The conditions for shooting against wolves which threaten agricultural livestock will be “simplified” in accordance with the requests of the FNSEA, the government announced.
“We will have a simplified […] shooting order in accordance with the requests of many breeders” by the end of the week, promised the Minister of Agriculture, Marc Fesneau, on Wednesday February 21. Behind this decree, it is the practice of shooting wolves which will be facilitated as part of the “wolf plan” for the period 2024-2029. The final version of this plan, modified after having been deemed insufficient by breeders and criticized by environmental organizations, provides for the possibility of mobilizing two shooters, or even three in exceptional circumstances and with authorization from the prefect, on the defensive shooting of a herd against a wolf. Only one shooter is allowed at this time.
Only wolf scouts, volunteers responsible for wildlife management, will remain authorized to practice these defensive shots. They are also the only ones who can use specialized equipment such as thermal scopes to hunt wolves. Not only to be able to be more numerous to carry out defensive shots, the wolf scouts must be “more available”, “more mobile” and “more effective” according to the plan. To this end, it is planned that the prefects of each department, in particular the sixty affected by the presence of the wild animal, can designate wolf scouts specifically responsible for managing authorized shooting of wolves. The shooting protocol will also be simplified with the end of the obligation for wolf scouts to light the animal before shooting.

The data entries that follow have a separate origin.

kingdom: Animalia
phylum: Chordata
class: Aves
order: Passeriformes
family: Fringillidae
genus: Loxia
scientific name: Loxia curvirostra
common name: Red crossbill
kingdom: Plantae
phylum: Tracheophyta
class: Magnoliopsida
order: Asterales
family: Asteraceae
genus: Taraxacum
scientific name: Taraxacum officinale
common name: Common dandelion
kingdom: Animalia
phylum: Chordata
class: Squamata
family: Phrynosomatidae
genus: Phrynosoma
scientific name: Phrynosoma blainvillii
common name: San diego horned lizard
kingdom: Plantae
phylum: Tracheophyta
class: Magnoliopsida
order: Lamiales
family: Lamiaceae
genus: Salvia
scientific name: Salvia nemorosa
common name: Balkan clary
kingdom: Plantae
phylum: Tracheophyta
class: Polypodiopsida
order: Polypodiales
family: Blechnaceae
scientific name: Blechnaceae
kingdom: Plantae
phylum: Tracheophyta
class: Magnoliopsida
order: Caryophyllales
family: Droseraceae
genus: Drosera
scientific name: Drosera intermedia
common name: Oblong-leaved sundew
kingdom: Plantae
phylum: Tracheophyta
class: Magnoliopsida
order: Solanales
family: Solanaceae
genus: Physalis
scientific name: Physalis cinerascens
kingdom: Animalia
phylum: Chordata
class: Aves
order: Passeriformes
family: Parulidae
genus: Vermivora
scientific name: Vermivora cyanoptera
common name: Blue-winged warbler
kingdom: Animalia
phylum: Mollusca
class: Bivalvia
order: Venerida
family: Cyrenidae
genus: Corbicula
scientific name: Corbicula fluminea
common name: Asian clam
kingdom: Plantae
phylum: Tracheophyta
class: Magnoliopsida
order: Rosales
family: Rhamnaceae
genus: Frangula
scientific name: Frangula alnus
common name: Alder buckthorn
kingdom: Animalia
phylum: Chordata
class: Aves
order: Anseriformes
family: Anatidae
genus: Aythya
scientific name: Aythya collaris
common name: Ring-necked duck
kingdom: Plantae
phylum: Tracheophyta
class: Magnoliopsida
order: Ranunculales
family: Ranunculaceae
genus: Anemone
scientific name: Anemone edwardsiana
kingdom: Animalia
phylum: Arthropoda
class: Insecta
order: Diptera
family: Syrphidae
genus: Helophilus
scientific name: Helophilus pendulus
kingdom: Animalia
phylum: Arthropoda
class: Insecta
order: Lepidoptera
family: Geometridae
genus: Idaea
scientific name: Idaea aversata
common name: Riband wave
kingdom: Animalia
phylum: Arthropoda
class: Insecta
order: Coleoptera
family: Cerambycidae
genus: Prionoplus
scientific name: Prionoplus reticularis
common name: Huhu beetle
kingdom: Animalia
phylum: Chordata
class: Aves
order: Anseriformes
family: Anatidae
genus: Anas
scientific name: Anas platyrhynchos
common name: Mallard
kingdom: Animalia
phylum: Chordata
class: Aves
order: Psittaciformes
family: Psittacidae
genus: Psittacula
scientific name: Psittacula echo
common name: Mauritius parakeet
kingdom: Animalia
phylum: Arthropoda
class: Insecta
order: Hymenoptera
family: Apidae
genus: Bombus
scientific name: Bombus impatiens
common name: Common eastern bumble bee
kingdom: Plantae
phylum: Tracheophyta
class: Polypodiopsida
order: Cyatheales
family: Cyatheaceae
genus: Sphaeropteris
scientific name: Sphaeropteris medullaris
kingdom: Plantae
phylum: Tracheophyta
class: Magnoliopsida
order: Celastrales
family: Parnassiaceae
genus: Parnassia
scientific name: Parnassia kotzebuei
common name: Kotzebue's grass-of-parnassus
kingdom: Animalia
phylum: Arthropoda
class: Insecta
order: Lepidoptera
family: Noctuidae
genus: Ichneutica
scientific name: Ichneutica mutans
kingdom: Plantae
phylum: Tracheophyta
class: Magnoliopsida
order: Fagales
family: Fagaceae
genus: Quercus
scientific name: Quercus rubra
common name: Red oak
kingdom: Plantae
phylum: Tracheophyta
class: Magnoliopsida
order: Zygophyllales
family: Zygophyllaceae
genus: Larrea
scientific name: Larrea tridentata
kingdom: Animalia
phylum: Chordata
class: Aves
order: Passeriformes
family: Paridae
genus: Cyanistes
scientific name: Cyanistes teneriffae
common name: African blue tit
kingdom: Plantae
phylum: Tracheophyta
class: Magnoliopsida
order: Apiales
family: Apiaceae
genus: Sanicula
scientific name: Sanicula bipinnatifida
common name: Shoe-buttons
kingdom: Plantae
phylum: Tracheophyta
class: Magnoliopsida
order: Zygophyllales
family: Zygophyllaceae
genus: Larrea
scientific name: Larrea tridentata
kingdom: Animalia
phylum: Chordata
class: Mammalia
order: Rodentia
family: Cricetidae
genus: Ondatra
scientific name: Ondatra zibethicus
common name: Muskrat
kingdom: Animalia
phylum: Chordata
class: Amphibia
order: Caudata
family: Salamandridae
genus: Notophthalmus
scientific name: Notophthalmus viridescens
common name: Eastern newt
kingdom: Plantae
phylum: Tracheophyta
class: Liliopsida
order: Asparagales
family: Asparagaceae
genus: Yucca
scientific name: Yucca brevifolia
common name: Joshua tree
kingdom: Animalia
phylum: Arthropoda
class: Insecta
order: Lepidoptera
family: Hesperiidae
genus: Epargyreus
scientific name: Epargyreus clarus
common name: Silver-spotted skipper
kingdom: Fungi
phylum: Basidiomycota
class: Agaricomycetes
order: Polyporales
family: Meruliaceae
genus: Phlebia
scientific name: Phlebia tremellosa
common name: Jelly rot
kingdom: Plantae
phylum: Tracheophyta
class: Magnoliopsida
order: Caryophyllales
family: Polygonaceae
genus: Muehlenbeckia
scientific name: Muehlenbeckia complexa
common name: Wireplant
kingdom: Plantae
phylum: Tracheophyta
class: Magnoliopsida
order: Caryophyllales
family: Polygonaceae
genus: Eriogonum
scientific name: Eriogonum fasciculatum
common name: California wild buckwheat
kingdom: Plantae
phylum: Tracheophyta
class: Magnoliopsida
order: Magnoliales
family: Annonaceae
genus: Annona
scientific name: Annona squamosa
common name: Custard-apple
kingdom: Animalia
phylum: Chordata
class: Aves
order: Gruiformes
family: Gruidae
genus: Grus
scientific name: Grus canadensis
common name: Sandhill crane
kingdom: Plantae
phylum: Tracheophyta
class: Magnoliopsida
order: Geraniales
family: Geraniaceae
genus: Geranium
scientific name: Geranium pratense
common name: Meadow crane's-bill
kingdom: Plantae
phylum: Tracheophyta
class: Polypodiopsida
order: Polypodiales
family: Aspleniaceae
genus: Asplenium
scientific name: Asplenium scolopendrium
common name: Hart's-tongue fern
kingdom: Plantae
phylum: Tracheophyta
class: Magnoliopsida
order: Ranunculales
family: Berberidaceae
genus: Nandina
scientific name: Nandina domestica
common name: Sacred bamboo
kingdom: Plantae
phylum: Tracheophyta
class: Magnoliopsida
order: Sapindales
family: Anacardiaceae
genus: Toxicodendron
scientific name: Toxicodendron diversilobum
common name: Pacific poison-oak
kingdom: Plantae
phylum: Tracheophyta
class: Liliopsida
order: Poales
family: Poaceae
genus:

By announcing such simplification measures for wolf shooting, the government is responding to requests from the FNSEA, the main agricultural union, which complained about too many animals attacked by wolves on farms. But this wolf plan arouses the anger of environmental associations and organizations which denounce and regret a “very bad” signal with the facilitation and increase of third parties in 2023. “It will absolutely not solve the problem” according to Sandrine Bélier who represents the Humanity and Biodiversity association and contacted by AFP. “Worse, it risks even making it worse by dispersing the packs, which will lead to more attacks by lone wolves” added Cédric Marteau, general director of the League for the Protection of Birds, to the press agency.
The policy on wolf shooting is not justified for Jean-David Abel of France Nature Environnement (FNE) who assures on franceinfo that despite the “fairly significant” development of the wolf population in recent years, “the damage [on breedings] have been stagnating for six years. Last year again, they even fell.” The environmental defender understands the simplification of shooting even less as, according to him, it is not the most effective method for avoiding attacks in comparison with “protection dogs, electric fences and human presence”: “It’s the dogs who are the most efficient first. [They] do 90% of the work.”
Wolves are still considered a protected species, as their conservation is under threat despite their observed return in the Alps and other territories for thirty years. “Contrary to what the Minister of Agriculture says, the good state of conservation is absolutely not proven in France” insists Jean-David Abel who believes that the wolf plan will “above all [lead] to killing more wolves” .
More than 1,100 wolves were recorded in France during the last count by the French Biodiversity Office in 2023. But this number would be underestimated according to breeders who blame wolves for the attacks on 12,000 livestock in 2022. These thousand wolves, the plan in force makes it possible to kill 209, or 19% of the total population. A regulation of the wolf population, however, seems necessary according to the proposals of Nicolas Jean, specialist in large predators at the French office for biodiversity, reported by franceinfo, who judges the animal is capable of reestablishing itself on the whole of France by 2045 or 2050.